* Document source:
Interrogeons-nous sur un phénomène marquant de cette ample mobilisation de la Manif pour Tous : la place importante qu’y occupent les jeunes générations.
Pour bon nombre de ces jeunes, en raison de leur âge ou de leurs références culturelles, c’est la première fois qu’ils expérimentent l’engagement « politique », au sens où il est question de se préoccuper de choix qui marqueront le « vivre ensemble » dans la cité.
Quel est leur profil? De nombreux observateurs indiquent que l’on retrouvait dans ces rassemblements protestataires l’atmosphère rencontrée dans les rues, ou les transports en commun, lors des JMJ. Le JMJiste1 a glissé dans le champ politique…
Quelles sont les conditions susceptibles de faire que ces premières expériences de réflexion et d’action (voir, juger, agir) constituent le point de départ d’une maturation politique, pouvant ouvrir sur d’autres engagements dans les années à venir autour d’autres enjeux ?
PASSER DE L’AFFECT AU RATIONNEL
Il faudra que les motivations de cet engagement soient réappropriés, sortent de la sphère affective (épouser les choix de ses parents ou de ses amis, des personnalités dominantes de son réseau) pour passer dans le champ rationnel. Pour le dire autrement, il s’agit de passer d’un engagement parfois un peu superficiel à un engagement libre et murement pesé.
Cela suppose de sérieuses assises philosophiques, sociologiques et historiques. Nous sommes clairement renvoyés dans le domaine de la formation.

* Liste:
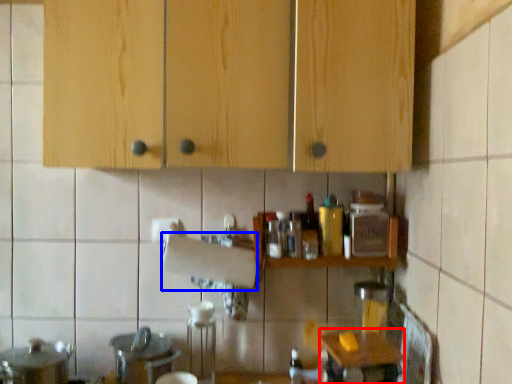
Question: Which object is further to the camera taking this photo, table (highlighted by a red box) or paper towel (highlighted by a blue box)?

Choices:
 (A) table
 (B) paper towel

Answer: (B)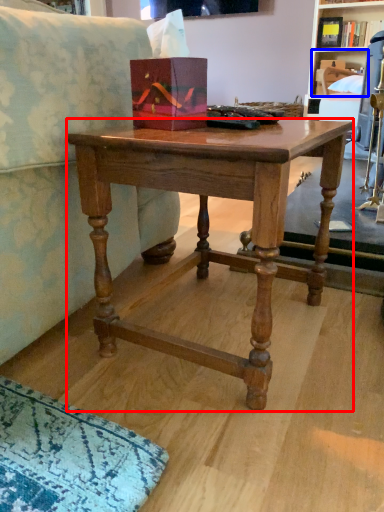
Question: Which point is closer to the camera, desk (highlighted by a red box) or shelf (highlighted by a blue box)?

Choices:
 (A) desk
 (B) shelf

Answer: (A)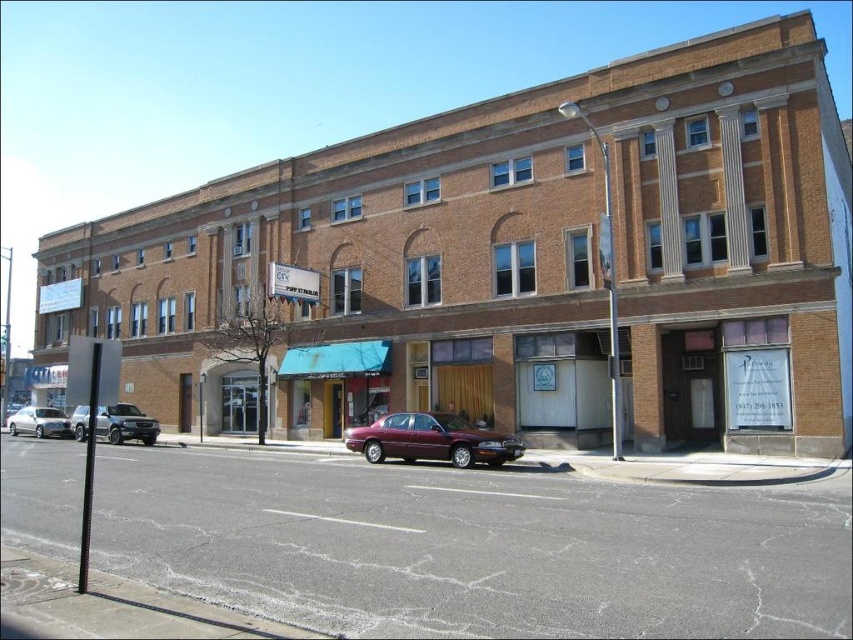
Who is positioned more to the left, maroon metallic sedan at center or satin silver suv at left?

Positioned to the left is satin silver suv at left.

Is point (451, 445) behind point (77, 432)?

No, (451, 445) is in front of (77, 432).

Find the location of a particular element. The image size is (853, 640). maroon metallic sedan at center is located at coordinates (431, 440).

Measure the distance between point (103,424) and camera.

They are 29.54 meters apart.

Can you confirm if satin silver suv at left is positioned below silver metallic sedan at left?

Incorrect, satin silver suv at left is not positioned below silver metallic sedan at left.

The height and width of the screenshot is (640, 853). Describe the element at coordinates (125, 422) in the screenshot. I see `satin silver suv at left` at that location.

Locate an element on the screen. satin silver suv at left is located at coordinates (125, 422).

Is point (363, 451) closer to viewer compared to point (22, 412)?

Yes, point (363, 451) is closer to viewer.

Between maroon metallic sedan at center and silver metallic sedan at left, which one appears on the right side from the viewer's perspective?

From the viewer's perspective, maroon metallic sedan at center appears more on the right side.

Describe the element at coordinates (431, 440) in the screenshot. I see `maroon metallic sedan at center` at that location.

At what (x,y) coordinates should I click in order to perform the action: click on maroon metallic sedan at center. Please return your answer as a coordinate pair (x, y). The width and height of the screenshot is (853, 640). Looking at the image, I should click on (431, 440).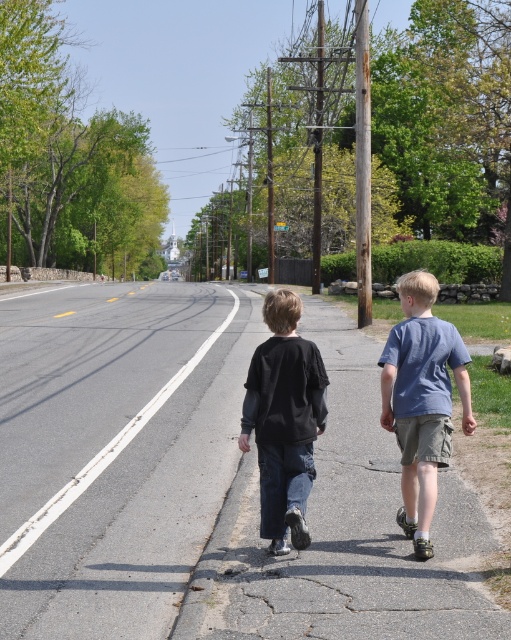
You are standing at point (x=390, y=342) and want to walk to point (x=54, y=451). Based on the scene, is the destination point in front of or behind your current position?

The destination point (x=54, y=451) is behind your current position at (x=390, y=342) because according to the objects description, point (x=54, y=451) is behind point (x=390, y=342).

You are a pedestrian crossing the street and see the gray asphalt road at center and the black matte pants at center. Which object is closer to the left side of the road?

The gray asphalt road at center is to the left of black matte pants at center, so the gray asphalt road at center is closer to the left side of the road.

Consider the image. You are a pedestrian standing on the sidewalk. You see a blue cotton shirt at right and a black matte pants at center. Which one is closer to the road?

The blue cotton shirt at right is closer to the road than the black matte pants at center because it is positioned to the right side of the road.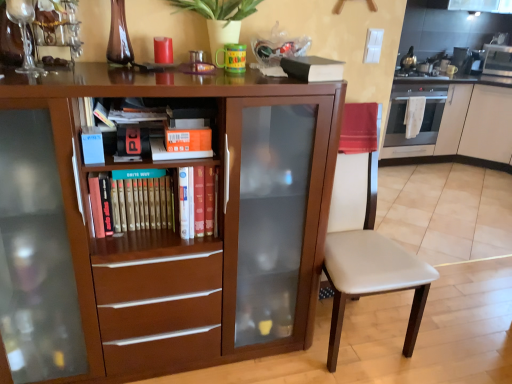
The height and width of the screenshot is (384, 512). In order to click on vacant space underneath white leather chair at center (from a real-world perspective) in this screenshot , I will do `click(355, 331)`.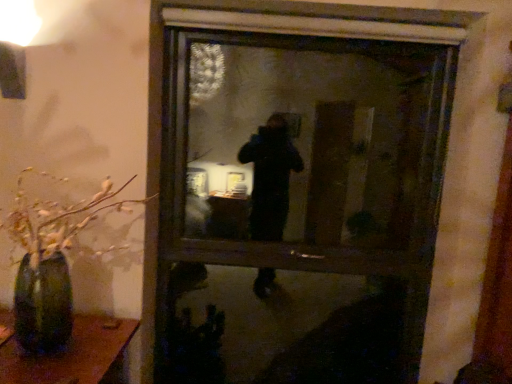
Question: Is green matte vase at left inside the boundaries of transparent glass window at center, or outside?

Choices:
 (A) outside
 (B) inside

Answer: (A)

Question: Considering the positions of green matte vase at left and transparent glass window at center in the image, is green matte vase at left taller or shorter than transparent glass window at center?

Choices:
 (A) short
 (B) tall

Answer: (A)

Question: From the image's perspective, is green matte vase at left above or below transparent glass window at center?

Choices:
 (A) above
 (B) below

Answer: (B)

Question: From the image's perspective, is transparent glass window at center positioned above or below green matte vase at left?

Choices:
 (A) above
 (B) below

Answer: (A)

Question: Is transparent glass window at center inside the boundaries of green matte vase at left, or outside?

Choices:
 (A) outside
 (B) inside

Answer: (A)

Question: Based on their sizes in the image, would you say transparent glass window at center is bigger or smaller than green matte vase at left?

Choices:
 (A) big
 (B) small

Answer: (A)

Question: Visually, is transparent glass window at center positioned to the left or to the right of green matte vase at left?

Choices:
 (A) right
 (B) left

Answer: (A)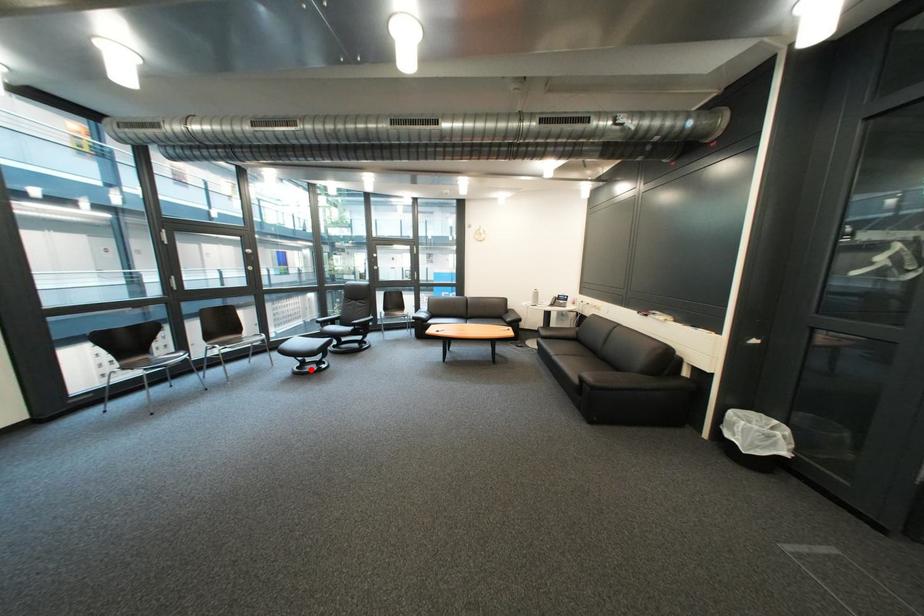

* Objectif:
D'après le texte sur l'engagement des jeunes dans la Manif pour Tous, de quelles sortes d'assises ce passage au rationnel a-t-il besoin ? Nommez-les toutes.

* Résultat:
Des assises philosophiques, sociologiques et historiques.